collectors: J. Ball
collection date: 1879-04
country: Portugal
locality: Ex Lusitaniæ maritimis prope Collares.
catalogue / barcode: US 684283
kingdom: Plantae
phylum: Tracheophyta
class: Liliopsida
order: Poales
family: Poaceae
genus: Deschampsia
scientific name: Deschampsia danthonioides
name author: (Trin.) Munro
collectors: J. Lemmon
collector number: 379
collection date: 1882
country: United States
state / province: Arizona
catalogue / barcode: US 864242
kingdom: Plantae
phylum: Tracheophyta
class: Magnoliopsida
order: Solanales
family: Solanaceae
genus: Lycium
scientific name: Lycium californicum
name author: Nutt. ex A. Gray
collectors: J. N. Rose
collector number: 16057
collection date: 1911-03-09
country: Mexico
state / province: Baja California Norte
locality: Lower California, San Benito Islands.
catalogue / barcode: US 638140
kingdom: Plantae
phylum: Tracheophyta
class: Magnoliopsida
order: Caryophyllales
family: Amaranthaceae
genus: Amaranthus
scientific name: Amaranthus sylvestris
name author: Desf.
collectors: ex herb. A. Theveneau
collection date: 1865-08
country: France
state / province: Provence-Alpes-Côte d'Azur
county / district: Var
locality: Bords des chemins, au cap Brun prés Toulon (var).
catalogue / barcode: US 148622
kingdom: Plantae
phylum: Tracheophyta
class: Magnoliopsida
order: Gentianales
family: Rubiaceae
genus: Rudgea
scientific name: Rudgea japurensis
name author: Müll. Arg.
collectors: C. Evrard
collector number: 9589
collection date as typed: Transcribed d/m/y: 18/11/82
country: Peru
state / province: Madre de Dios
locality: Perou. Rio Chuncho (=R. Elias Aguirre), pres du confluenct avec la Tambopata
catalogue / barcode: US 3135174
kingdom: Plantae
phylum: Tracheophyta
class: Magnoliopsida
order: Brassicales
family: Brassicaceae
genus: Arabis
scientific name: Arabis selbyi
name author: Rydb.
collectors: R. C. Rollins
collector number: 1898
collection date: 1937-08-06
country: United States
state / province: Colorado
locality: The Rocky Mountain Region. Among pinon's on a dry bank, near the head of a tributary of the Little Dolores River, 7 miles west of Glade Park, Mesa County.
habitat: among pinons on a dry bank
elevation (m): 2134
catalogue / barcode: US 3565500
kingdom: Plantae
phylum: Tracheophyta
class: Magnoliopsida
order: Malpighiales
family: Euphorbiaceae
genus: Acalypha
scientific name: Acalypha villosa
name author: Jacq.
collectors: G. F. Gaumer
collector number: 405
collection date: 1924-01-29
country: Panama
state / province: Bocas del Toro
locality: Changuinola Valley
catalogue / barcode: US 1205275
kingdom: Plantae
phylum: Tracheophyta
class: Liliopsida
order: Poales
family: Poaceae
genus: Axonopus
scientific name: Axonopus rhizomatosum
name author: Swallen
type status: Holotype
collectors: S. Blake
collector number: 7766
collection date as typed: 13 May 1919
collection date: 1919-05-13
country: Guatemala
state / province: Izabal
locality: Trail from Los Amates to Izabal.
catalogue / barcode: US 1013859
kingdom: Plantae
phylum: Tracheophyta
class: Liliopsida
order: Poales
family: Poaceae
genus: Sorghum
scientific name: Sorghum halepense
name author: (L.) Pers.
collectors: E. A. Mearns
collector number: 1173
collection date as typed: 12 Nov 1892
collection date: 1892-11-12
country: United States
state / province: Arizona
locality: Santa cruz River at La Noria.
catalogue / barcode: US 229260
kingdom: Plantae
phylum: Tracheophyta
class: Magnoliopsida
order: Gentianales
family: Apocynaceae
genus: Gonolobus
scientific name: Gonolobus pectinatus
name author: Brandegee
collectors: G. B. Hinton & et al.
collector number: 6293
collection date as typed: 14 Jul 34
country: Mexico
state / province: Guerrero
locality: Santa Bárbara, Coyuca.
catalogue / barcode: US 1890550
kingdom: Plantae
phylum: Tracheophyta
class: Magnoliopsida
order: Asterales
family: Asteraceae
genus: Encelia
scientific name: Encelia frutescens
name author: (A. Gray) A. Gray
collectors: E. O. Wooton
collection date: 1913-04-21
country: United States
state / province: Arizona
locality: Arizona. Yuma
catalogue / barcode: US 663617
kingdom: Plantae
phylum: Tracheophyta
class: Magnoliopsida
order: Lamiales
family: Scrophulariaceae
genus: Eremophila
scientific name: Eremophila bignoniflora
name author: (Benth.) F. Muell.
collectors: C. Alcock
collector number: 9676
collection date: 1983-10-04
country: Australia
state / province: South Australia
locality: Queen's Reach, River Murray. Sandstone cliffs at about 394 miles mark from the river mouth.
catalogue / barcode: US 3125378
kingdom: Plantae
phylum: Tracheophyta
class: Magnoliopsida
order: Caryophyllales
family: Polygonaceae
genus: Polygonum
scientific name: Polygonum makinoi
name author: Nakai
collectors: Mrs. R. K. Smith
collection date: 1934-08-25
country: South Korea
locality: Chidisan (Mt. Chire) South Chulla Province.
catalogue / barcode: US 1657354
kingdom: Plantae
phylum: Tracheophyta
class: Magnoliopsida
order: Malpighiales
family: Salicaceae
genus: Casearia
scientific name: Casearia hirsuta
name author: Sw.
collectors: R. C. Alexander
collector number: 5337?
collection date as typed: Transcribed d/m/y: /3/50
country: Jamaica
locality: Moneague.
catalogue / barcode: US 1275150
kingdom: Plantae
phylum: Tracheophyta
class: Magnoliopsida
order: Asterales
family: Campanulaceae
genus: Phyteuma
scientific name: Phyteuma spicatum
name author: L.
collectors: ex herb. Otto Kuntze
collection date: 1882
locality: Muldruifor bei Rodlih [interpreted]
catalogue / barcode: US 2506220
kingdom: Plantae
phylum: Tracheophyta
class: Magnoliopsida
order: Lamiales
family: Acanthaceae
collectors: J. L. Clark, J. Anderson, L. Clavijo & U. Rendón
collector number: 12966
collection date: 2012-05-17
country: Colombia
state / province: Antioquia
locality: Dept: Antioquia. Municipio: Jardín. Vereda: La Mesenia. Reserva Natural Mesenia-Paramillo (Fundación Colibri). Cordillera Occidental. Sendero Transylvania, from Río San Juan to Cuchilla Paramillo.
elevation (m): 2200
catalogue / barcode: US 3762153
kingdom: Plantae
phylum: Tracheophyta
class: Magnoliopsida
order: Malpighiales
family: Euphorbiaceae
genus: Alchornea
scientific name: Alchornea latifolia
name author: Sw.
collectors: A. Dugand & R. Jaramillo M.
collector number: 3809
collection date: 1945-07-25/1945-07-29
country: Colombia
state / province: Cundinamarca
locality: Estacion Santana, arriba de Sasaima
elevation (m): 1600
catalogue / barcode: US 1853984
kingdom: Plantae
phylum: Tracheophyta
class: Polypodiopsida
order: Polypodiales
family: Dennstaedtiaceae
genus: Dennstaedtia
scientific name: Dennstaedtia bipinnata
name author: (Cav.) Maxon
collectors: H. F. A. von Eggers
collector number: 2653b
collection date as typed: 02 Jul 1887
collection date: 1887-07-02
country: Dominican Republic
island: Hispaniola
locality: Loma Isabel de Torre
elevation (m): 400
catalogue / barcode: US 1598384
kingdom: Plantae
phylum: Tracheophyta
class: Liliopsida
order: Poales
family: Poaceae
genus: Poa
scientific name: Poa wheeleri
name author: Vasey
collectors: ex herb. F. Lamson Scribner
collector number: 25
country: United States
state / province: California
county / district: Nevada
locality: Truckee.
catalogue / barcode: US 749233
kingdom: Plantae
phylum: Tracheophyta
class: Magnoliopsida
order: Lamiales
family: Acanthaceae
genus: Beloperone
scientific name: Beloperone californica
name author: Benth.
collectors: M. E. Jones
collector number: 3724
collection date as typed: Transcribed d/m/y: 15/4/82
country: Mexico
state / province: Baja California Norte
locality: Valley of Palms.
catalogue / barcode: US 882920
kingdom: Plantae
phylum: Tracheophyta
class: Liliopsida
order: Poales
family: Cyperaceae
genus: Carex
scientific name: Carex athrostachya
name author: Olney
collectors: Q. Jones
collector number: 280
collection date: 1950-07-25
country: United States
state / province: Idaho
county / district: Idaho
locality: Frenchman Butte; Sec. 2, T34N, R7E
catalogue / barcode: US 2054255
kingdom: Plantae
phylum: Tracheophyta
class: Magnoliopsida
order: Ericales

━━━━━━━━

* **What is needed**: Return verbatim the lines of the material above, from the line containing "collector number: 405" through the line containing "collection date: 1892-11-12", inclusive.

* **Exercise output**:
collector number: 405
collection date: 1924-01-29
country: Panama
state / province: Bocas del Toro
locality: Changuinola Valley
catalogue / barcode: US 1205275
kingdom: Plantae
phylum: Tracheophyta
class: Liliopsida
order: Poales
family: Poaceae
genus: Axonopus
scientific name: Axonopus rhizomatosum
name author: Swallen
type status: Holotype
collectors: S. Blake
collector number: 7766
collection date as typed: 13 May 1919
collection date: 1919-05-13
country: Guatemala
state / province: Izabal
locality: Trail from Los Amates to Izabal.
catalogue / barcode: US 1013859
kingdom: Plantae
phylum: Tracheophyta
class: Liliopsida
order: Poales
family: Poaceae
genus: Sorghum
scientific name: Sorghum halepense
name author: (L.) Pers.
collectors: E. A. Mearns
collector number: 1173
collection date as typed: 12 Nov 1892
collection date: 1892-11-12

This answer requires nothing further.